Rare Venus Sighting Tuesday

    FILE - The planet Venus, black spot, crossing the sun is  photographed through a telescope at Planetarium Urania in Hove, Belgium, in this June 8, 2004 file photo. On June 5, 2012, Venus will pass across the face of the sun, producing a silhouette that no one alive today will likely see again. Transits of Venus are very rare, coming in pairs separated by more than a hundred years. This June's transit, the bookend of a 2004-2012 pair, won't be repeated until the year 2117. Fortunately, the event is widely visible.

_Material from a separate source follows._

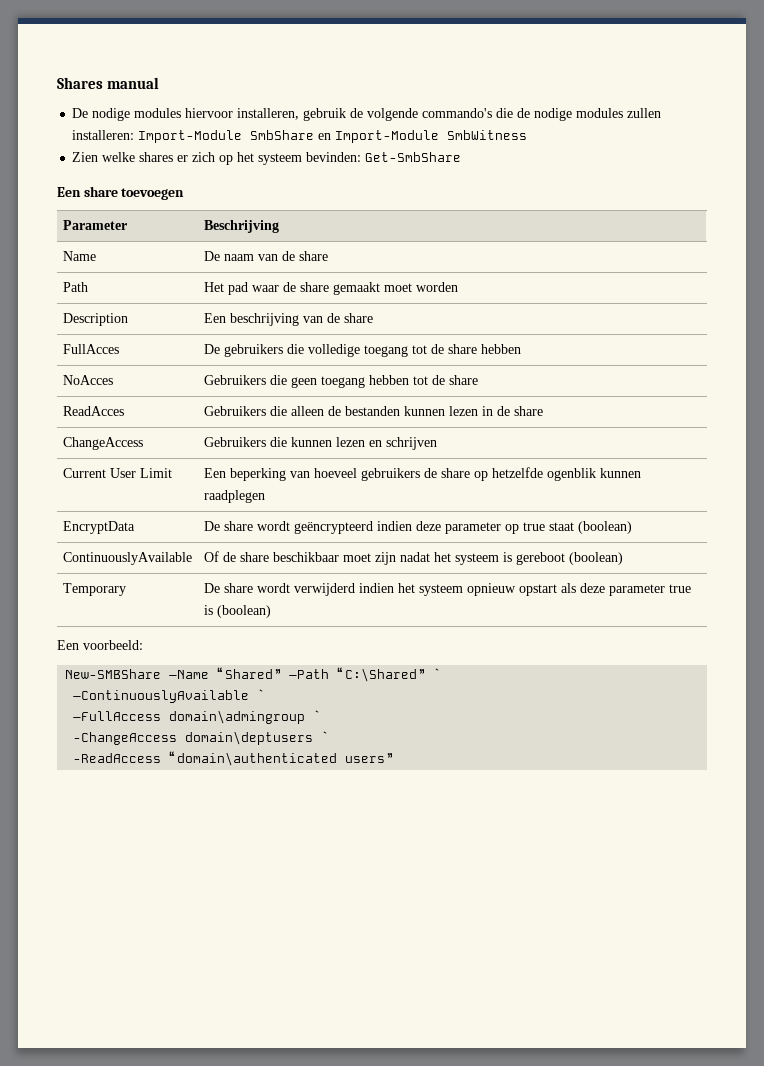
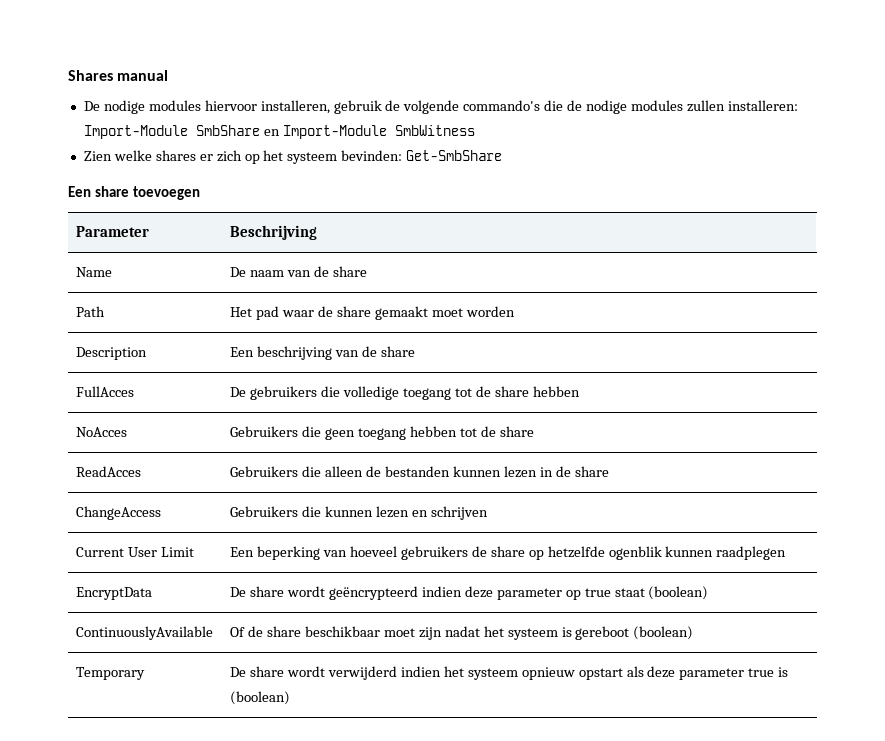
[57,640,143,650] [65,667,442,682] [73,689,266,703] [73,710,322,724] [73,731,330,745] [73,751,394,766] // Een voorbeeld: // New-SMBShare –Name “Shared” –Path “C:\Shared” ` // –ContinuouslyAvailable ` // –FullAccess domain\admingroup ` // -ChangeAccess domain\deptusers ` // -ReadAccess “domain\authenticated users” -> (291, 698) none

Observers on seven continents, even a sliver of Antarctica, will be in position to see it.  (AP Photo/Geert Vanden Wijngaert, File)

    Geert Vanden Wijngaert / AP Photo

    Get out your solar eclipse glasses and prepare for a once-in-a-lifetime sighting of Venus. On Tuesday afternoon, the rare transit of Venus—an event that occurs when the planet’s orbit is directly in between the Earth and the sun—will be seen from the U.S. for the last time until 2117. Venus will appear as a tiny black dot floating across the sun’s surface for several hours in the afternoon. Experts warn that special eyewear like solar eclipse glasses are necessary for safe viewing—so hurry to your local planetarium.